Sam nickte, verabschiedete sich noch einmal von der alten Dame und beeilte sich, einzusteigen.
»Das ist im Grunde alles, was du machen musst«, erklärte Martin kaugummikauend, noch während er sich anschnallte. Direkt beim Verlassen des Hauses hatte er eine gelangweilte bis genervte Miene aufgesetzt und sich offenkundig nicht darum geschert, dass ihn die Dame noch hatte sehen können. Jetzt gab er Gas, minimal über der Geschwindigkeitsbegrenzung, und Sam erwischte sich erneut beim Gedanken, dass es anders fahren würde. »Du kennst die Route ja jetzt, du bringst den alten Leuten Essen vorbei, unterhältst dich noch ein bisschen nett, lächelst und das war’s dann auch schon.«
Sam nickte. »Klingt machbar.«
»Grade eben so.« Martin grinste und bog auf die Hauptstraße. »Manche von denen nerven ein bisschen. Sind alleinstehend, Ehemann ist gestorben, haben sonst keinen zum Reden, das Übliche halt. Die brauchen das bisschen mehr Zeit, das du eigentlich nicht hast, wenn du nicht hetzen willst. Aber sonst...«
»Ich werd schon klarkommen«, erwiderte Sam und hoffte, das Thema damit erledigt zu haben.
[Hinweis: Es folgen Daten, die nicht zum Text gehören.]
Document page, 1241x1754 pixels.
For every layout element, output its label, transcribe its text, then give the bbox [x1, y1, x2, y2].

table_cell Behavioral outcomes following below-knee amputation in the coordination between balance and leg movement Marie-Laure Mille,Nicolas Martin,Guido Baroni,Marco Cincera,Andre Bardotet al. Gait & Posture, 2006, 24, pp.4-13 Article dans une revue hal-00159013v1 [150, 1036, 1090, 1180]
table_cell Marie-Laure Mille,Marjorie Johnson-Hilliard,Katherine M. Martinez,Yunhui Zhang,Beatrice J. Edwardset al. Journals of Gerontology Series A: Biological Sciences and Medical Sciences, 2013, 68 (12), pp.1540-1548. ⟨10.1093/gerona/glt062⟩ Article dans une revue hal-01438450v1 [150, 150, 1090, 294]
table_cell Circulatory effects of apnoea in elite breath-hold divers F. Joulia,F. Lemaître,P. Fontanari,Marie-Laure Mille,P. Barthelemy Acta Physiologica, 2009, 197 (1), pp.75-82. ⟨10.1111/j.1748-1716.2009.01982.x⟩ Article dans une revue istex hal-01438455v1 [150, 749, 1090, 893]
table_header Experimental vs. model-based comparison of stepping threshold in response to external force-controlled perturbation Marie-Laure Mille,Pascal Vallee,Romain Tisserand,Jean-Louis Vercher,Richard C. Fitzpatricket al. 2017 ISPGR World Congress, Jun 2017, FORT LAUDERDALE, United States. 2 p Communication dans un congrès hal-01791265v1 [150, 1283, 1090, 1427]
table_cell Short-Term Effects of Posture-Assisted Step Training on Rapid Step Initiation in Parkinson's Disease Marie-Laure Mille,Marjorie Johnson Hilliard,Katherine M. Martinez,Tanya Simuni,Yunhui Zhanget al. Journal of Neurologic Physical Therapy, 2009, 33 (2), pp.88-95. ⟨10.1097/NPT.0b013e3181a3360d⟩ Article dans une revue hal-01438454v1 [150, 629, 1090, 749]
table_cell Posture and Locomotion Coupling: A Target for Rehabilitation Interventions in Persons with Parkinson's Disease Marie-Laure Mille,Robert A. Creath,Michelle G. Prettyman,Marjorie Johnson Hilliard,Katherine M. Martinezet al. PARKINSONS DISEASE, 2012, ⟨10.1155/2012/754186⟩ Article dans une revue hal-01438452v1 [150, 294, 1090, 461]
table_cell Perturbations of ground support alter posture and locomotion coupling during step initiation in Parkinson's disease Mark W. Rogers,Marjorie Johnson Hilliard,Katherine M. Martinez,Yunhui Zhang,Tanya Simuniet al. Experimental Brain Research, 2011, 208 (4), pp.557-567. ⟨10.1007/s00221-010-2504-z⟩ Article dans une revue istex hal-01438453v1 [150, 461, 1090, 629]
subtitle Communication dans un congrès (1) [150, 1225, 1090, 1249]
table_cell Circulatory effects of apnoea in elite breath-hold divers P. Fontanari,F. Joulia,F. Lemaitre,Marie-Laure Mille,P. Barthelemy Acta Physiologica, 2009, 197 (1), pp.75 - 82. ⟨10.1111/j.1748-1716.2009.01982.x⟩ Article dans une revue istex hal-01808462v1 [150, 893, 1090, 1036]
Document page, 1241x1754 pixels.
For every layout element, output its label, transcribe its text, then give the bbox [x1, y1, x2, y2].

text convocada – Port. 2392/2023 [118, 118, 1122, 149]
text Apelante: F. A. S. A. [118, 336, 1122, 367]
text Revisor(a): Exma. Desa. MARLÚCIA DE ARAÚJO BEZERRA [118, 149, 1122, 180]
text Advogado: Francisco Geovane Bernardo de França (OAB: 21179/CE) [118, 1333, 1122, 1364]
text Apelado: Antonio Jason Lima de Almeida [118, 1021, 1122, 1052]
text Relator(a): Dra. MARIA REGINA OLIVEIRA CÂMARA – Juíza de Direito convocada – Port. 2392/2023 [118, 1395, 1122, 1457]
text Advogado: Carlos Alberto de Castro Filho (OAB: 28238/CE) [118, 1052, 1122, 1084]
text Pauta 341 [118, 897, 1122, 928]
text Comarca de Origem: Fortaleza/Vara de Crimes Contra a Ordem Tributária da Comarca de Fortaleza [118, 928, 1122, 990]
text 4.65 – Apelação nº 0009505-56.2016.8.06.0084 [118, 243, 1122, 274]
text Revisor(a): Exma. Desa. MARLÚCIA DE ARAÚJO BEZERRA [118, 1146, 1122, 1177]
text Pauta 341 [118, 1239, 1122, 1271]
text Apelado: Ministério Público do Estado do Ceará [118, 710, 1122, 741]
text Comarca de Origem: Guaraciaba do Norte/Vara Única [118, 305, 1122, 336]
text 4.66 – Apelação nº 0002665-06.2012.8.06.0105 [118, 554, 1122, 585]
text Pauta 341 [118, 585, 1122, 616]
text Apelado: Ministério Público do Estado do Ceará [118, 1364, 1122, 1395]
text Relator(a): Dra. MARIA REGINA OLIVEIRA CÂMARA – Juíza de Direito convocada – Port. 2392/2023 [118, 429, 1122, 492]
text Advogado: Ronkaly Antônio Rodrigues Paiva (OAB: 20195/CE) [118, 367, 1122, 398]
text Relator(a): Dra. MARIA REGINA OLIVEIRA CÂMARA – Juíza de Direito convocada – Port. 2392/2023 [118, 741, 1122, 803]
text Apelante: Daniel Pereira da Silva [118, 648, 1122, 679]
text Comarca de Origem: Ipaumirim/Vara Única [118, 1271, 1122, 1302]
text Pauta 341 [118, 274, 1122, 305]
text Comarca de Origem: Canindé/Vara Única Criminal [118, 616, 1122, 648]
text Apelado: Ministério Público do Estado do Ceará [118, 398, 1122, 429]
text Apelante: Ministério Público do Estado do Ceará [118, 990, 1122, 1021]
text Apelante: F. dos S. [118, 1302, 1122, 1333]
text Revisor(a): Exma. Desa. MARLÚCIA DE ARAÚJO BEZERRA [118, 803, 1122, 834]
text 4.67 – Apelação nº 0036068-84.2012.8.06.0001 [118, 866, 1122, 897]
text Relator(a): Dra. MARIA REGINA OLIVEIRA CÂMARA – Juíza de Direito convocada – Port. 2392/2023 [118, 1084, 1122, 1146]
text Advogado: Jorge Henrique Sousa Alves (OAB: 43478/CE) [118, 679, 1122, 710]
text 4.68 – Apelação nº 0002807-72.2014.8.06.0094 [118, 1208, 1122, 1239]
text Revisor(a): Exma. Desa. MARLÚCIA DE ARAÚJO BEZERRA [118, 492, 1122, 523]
»Da hab ich auch keinen Zweifel dran«, sagte Martin. »Hast du heute Abend noch was vor? Ich mein, wir haben jetzt ja technisch gesehen Feierabend und noch sind die ganzen Kneipen nicht brechend voll, da könnten wir ja theoretisch...« Er kommunizierte das Ende des Satzes über wildes Gestikulieren, sodass er einen Moment lang keine Hand mehr am Lenkrad hatte.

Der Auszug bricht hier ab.